Les eurodéputés ont régulièrement appelé la Commission à lutter contre la concurrence déloyale chinoise dans le cadre des règles de l’OMC. L’exécutif estime cependant que les exigences du Parlement sur la charge de la preuve seraient précisément contraires aux règles de l’OMC.

Pour l’industrie, cet argument est sujet à discussion, surtout tant que l’OMC ne s’est pas exprimée sur les mesures européennes actuelles contrant le dumping chinois.

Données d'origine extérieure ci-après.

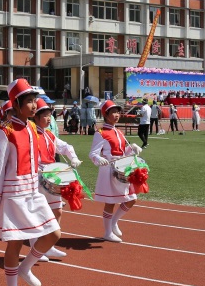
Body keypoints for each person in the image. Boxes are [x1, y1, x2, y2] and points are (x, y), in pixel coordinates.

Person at [0, 81, 63, 286]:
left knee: (54, 233)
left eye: (33, 100)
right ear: (16, 104)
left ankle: (25, 267)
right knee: (15, 244)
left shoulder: (31, 128)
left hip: (32, 192)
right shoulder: (4, 132)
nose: (33, 105)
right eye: (28, 101)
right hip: (13, 194)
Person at [32, 97, 80, 259]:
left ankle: (48, 245)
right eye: (45, 115)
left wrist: (72, 157)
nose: (48, 118)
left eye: (49, 115)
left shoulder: (50, 135)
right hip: (37, 177)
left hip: (52, 176)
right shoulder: (31, 134)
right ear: (36, 117)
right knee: (38, 213)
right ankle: (36, 247)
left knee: (57, 211)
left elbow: (66, 146)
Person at [89, 100, 143, 242]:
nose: (117, 114)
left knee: (132, 198)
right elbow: (93, 153)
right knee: (110, 202)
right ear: (105, 115)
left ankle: (113, 221)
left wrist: (132, 149)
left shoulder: (118, 131)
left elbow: (123, 151)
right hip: (109, 169)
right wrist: (98, 159)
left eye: (118, 111)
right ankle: (107, 232)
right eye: (113, 112)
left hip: (122, 167)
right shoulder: (101, 132)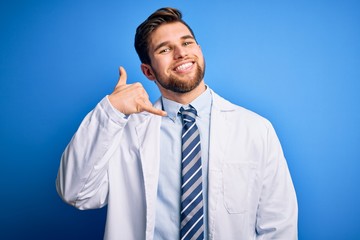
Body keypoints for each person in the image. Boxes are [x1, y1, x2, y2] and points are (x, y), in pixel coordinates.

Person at [56, 7, 298, 240]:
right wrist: (110, 110)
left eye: (186, 42)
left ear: (200, 50)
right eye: (165, 50)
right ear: (148, 72)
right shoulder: (123, 132)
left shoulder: (255, 129)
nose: (181, 54)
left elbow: (279, 227)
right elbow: (76, 193)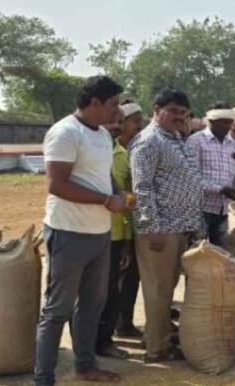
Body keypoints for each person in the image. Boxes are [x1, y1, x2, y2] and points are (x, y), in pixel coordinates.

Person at [35, 76, 128, 385]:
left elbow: (103, 175)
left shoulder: (101, 135)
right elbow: (56, 184)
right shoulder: (65, 132)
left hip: (99, 233)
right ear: (95, 102)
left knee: (91, 306)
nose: (118, 111)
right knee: (57, 310)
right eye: (113, 104)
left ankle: (85, 366)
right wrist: (106, 200)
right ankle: (43, 378)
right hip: (68, 232)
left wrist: (118, 194)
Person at [131, 89, 204, 363]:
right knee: (158, 291)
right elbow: (142, 188)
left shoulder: (176, 138)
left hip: (180, 226)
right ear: (156, 110)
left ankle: (157, 335)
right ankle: (157, 349)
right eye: (173, 111)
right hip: (160, 230)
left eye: (184, 113)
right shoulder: (148, 141)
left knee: (166, 289)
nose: (179, 117)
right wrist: (153, 228)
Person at [95, 101, 144, 359]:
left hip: (119, 232)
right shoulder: (100, 152)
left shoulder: (124, 154)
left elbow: (127, 197)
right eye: (135, 121)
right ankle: (94, 341)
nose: (139, 127)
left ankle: (107, 337)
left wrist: (126, 238)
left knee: (114, 289)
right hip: (97, 230)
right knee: (98, 291)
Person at [187, 103, 235, 247]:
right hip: (201, 210)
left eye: (230, 122)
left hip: (225, 211)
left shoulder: (232, 144)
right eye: (224, 122)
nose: (228, 126)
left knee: (222, 254)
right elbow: (191, 178)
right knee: (198, 251)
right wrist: (220, 189)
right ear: (212, 121)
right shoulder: (196, 141)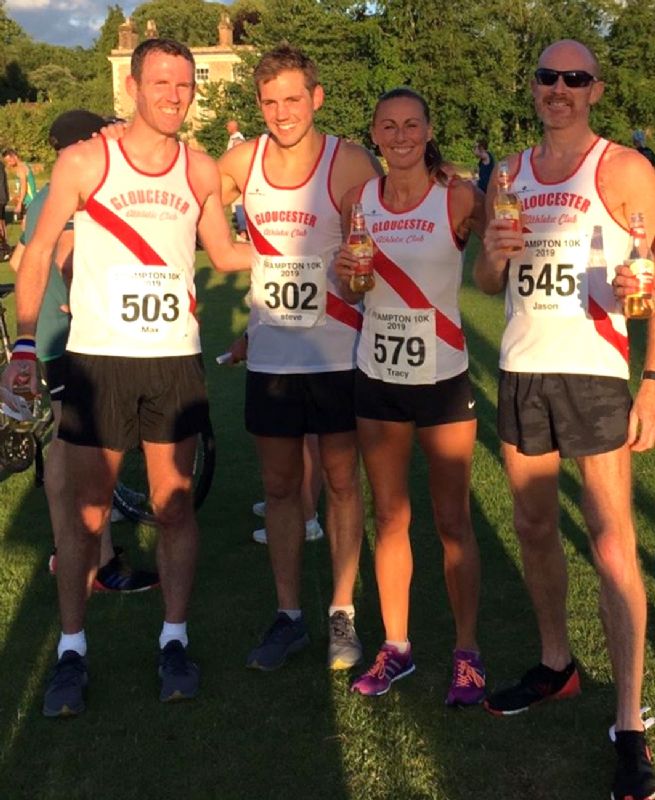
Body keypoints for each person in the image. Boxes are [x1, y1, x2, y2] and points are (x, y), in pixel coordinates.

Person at [2, 37, 251, 717]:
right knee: (84, 517)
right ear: (134, 87)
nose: (174, 96)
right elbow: (38, 253)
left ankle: (174, 639)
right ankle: (72, 650)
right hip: (97, 360)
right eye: (161, 84)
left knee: (174, 506)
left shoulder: (200, 169)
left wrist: (296, 248)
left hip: (173, 358)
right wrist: (25, 343)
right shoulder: (86, 159)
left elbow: (224, 251)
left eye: (185, 86)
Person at [474, 39, 655, 800]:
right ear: (534, 87)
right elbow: (487, 279)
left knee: (611, 538)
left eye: (573, 79)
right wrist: (493, 247)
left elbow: (649, 274)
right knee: (532, 526)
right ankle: (556, 666)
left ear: (595, 90)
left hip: (592, 373)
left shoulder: (623, 169)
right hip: (521, 366)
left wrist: (650, 377)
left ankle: (628, 724)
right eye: (548, 77)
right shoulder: (509, 173)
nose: (559, 89)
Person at [217, 44, 382, 671]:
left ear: (315, 97)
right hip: (272, 359)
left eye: (293, 98)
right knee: (281, 487)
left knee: (342, 483)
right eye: (269, 101)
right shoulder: (241, 159)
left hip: (339, 353)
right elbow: (186, 179)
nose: (282, 112)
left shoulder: (349, 163)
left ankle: (342, 612)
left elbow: (387, 230)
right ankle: (288, 615)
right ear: (258, 105)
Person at [334, 87, 486, 703]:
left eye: (412, 125)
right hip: (379, 379)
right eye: (388, 126)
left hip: (444, 380)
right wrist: (345, 278)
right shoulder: (357, 200)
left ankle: (467, 653)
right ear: (375, 134)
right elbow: (350, 290)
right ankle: (397, 647)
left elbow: (504, 243)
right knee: (390, 516)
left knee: (452, 521)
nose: (400, 136)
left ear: (427, 131)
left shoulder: (457, 197)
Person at [9, 109, 159, 593]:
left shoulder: (40, 197)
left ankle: (67, 549)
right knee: (87, 451)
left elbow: (18, 258)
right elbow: (68, 257)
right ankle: (99, 560)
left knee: (64, 449)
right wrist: (82, 301)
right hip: (74, 335)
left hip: (53, 336)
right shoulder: (70, 192)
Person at [225, 120, 249, 241]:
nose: (227, 128)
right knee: (237, 206)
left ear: (233, 127)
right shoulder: (234, 138)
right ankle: (242, 232)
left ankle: (243, 233)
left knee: (239, 205)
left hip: (238, 178)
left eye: (228, 126)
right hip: (237, 177)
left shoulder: (237, 139)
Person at [2, 147, 37, 225]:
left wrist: (19, 204)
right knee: (26, 226)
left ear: (15, 156)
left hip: (29, 201)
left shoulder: (21, 169)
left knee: (26, 226)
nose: (8, 163)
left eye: (9, 160)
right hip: (28, 200)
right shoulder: (24, 165)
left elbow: (24, 187)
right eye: (7, 162)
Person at [0, 154, 10, 259]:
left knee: (1, 223)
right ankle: (5, 248)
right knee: (2, 222)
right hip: (3, 197)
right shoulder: (1, 165)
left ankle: (3, 249)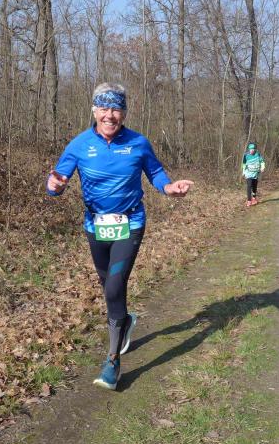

L’enjeu n’est pas des moindres. L’UE ne peut en effet pas se permettre de mettre en danger des millions d’emplois et des milliards d’euros d’investissements. Selon l’industrie, la méthodologie proposée par la Commission pourrait également faire l’objet de plaintes auprès de la Cour européenne de justice.

« Les fabricants européens partagent les inquiétudes du Parlement sur la robustesse de la méthodologie antidumping proposée par la Commission. Non seulement elle ne permettra pas de contrer la menace d’importations à très bas prix depuis des pays dont le marché est faussé, mais sa faiblesse pourrait également donner lieu à une myriade de plaintes à la Cour européenne de justice », souligne Ines van Lierde, qui préside l’association d’industrie AEGIS.

Pour apaiser l’industrie et le Parlement, Cecilia Malmström a proposé de renforcer l’analyse des marchés nationaux, comme celui de la Chine, afin de prendre des décisions informées et d’alléger les recherches que devront faire les entreprises qui portent plainte contre des produits chinois.

Selon l’industrie, même l’exécutif européen ne pourra pas faire face à la charge de la preuve. « Il n’a pas les capacités, les accès aux preuves et les ressources nécessaires pour prouver deux niveaux de distorsions », avertit Ines van Lierde.

« Ces niveaux sont les distorsions dites ‘du coût détaillé’ et les distorsions ’systémiques horizontales’ dans tout pays hors UE. La proposition de la Commission crée un risque important pour l’industrie européenne, qui pourrait se retrouver privée de réelle défense commerciale », conclut-elle.